First a favor to ask: Yinru and Corina, could you please send me an e-mail at firstname.lastname@example.org so I can respond to your post? Gracias! Faby, do you know how to answer a post directly from the comments section of Blogger? OK, and now to today's story:
Udaipur was once the seat of a powerful kingdom, whose maharajas undertook the construction of major dams, reservoirs and palaces, and to this day the lakes remain the most attractive portion of the city. We took an early boat ride through one of them, and enjoyed the views of very attractive water palaces (private) and the impressive royal palace.
The maharaja stepped down as head of the city government shortly after the independence of India, in 1949, but remains a very rich and influential public figure (in fact, several maharajas are now members of the Indian parliament). Unfortunately, as I said yesterday, the municipality of Udaipur seems to be lethargic and has done little for the general well being of the city and its inhabitants (with the exception I will describe below).

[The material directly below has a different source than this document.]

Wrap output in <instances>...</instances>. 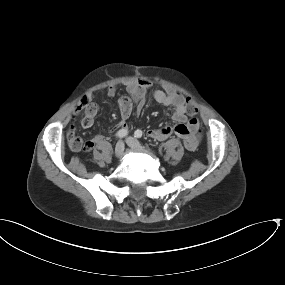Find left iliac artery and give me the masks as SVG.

I have a theory for why this is so: Udaipur has more than its fair share of international non-profit charitable organizations, either because of the reputation of being “the Venice of India”, or because the maharaja has actively invited them to come. The end result, I think, is that the municipal authorities have adopted an attitude of living of international charity, rather than get their butts out of their municipal cushions as has been done elsewhere in India.

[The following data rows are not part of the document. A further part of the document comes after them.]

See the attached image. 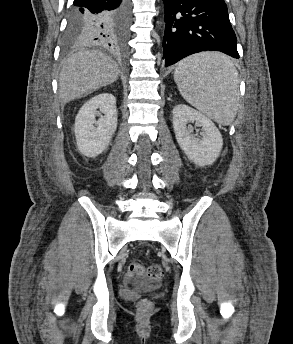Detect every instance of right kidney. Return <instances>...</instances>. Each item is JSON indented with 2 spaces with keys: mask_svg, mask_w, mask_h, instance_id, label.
<instances>
[{
  "mask_svg": "<svg viewBox=\"0 0 293 344\" xmlns=\"http://www.w3.org/2000/svg\"><path fill=\"white\" fill-rule=\"evenodd\" d=\"M99 109V110H98ZM99 117L98 120L95 117ZM117 128L116 98L110 93L94 96L81 107L75 119L78 150L95 158L110 144Z\"/></svg>",
  "mask_w": 293,
  "mask_h": 344,
  "instance_id": "obj_1",
  "label": "right kidney"
}]
</instances>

The one bright gem in the city is the old royal gardens, which are now open to the public for the sum of 5 rupees (a very modest sum, although still significant to many families. The gardens are beautifully tended, and city residents seem to enjoy strolling through them. We met a dad with his two sons, and the kids were having a good time climbing on the marble elephants and just running around. The garden was also being used as a set for the film “The Cheetah Girls”, but unfortunately we were there at lunch time so we didn’t get to see Bollywood in action (I am going to have to buy the film once it comes out).
Another interesting visit was to a Hindu temple, where the guide took the time to explain to us the synbology of all the figures carced in the walls. Difficult to explain in just a few lines, but basically it goes from the demons in the lower portion, through the people (as in the photograph) doing everything people do, to the gods on top. I chose this photograph for its slightly x-rated content, but also because when one looks carefully at the whole string of figures carved around the temple it does indeed give you a panormaic view of Indian society in the VIII century.